-- Information follows --

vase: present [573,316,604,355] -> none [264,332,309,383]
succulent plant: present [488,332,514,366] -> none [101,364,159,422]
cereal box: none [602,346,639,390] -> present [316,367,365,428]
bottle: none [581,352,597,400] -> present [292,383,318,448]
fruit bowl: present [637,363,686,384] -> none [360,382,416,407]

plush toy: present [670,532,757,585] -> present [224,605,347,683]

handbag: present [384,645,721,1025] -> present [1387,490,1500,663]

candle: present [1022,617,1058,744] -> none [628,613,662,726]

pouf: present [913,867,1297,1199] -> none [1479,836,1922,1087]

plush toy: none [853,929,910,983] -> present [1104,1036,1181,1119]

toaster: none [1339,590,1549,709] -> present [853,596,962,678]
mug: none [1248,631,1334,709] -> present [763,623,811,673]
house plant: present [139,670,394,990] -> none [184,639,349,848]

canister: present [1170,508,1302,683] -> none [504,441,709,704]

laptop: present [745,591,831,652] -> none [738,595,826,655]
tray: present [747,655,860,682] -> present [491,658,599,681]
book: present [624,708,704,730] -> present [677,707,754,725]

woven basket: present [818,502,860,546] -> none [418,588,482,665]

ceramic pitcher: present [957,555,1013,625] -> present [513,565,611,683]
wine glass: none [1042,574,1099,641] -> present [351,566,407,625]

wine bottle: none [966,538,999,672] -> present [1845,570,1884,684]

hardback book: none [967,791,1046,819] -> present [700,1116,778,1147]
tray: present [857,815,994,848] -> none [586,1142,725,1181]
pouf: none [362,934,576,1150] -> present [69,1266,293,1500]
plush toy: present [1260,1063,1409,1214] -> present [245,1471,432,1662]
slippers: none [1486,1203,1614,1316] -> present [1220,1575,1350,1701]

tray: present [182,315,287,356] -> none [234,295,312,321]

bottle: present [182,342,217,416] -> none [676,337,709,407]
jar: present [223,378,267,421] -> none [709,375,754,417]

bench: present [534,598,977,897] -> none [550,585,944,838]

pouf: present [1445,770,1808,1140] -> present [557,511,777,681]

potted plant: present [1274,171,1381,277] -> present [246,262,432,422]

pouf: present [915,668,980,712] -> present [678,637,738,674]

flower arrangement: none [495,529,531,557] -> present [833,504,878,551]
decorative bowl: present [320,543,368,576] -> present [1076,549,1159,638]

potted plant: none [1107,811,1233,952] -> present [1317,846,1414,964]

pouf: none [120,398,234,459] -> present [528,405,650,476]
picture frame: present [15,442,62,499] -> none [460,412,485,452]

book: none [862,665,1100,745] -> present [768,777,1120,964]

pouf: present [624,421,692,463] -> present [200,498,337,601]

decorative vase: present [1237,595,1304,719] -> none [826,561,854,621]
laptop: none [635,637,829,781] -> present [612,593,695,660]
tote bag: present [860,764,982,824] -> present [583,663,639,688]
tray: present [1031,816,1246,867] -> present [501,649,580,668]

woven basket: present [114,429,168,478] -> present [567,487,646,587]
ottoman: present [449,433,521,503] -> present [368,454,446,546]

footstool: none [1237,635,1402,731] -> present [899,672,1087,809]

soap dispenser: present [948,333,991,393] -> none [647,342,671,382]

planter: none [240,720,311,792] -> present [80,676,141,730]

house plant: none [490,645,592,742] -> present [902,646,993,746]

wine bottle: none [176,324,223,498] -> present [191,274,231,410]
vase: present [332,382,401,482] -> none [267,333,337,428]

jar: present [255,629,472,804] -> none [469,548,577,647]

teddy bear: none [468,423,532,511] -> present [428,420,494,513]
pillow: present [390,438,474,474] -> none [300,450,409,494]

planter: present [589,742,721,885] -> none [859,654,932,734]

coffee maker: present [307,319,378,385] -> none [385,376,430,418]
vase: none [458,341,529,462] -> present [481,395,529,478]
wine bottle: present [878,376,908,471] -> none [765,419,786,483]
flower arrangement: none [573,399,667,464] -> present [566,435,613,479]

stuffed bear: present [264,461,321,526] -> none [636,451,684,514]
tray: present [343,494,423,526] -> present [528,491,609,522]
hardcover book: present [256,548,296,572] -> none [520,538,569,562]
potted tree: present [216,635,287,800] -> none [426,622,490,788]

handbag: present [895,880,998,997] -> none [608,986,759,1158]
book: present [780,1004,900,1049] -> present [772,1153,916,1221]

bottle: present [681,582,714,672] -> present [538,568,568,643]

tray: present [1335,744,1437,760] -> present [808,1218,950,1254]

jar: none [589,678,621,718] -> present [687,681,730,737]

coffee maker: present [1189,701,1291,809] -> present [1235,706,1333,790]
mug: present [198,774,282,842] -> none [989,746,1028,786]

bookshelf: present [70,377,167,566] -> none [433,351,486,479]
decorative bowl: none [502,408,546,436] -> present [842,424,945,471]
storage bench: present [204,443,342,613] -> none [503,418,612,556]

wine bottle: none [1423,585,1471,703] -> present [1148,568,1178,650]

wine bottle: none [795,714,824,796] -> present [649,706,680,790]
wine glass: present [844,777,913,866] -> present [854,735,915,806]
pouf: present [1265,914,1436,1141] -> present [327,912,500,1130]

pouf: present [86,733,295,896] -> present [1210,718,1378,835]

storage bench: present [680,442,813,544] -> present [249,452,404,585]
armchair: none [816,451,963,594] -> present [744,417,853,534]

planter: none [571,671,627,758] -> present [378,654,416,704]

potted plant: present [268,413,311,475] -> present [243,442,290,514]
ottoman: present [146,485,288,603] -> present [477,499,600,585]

-- Information concluded --

* Task statement
In the entries above, the lines between the one holding "jar: present [255,629,472,804]" and the one holding "potted tree: present", inclusive, are to be printed exactly as written, and those alone.

* Answer space
jar: present [255,629,472,804] -> none [469,548,577,647]

teddy bear: none [468,423,532,511] -> present [428,420,494,513]
pillow: present [390,438,474,474] -> none [300,450,409,494]

planter: present [589,742,721,885] -> none [859,654,932,734]

coffee maker: present [307,319,378,385] -> none [385,376,430,418]
vase: none [458,341,529,462] -> present [481,395,529,478]
wine bottle: present [878,376,908,471] -> none [765,419,786,483]
flower arrangement: none [573,399,667,464] -> present [566,435,613,479]

stuffed bear: present [264,461,321,526] -> none [636,451,684,514]
tray: present [343,494,423,526] -> present [528,491,609,522]
hardcover book: present [256,548,296,572] -> none [520,538,569,562]
potted tree: present [216,635,287,800] -> none [426,622,490,788]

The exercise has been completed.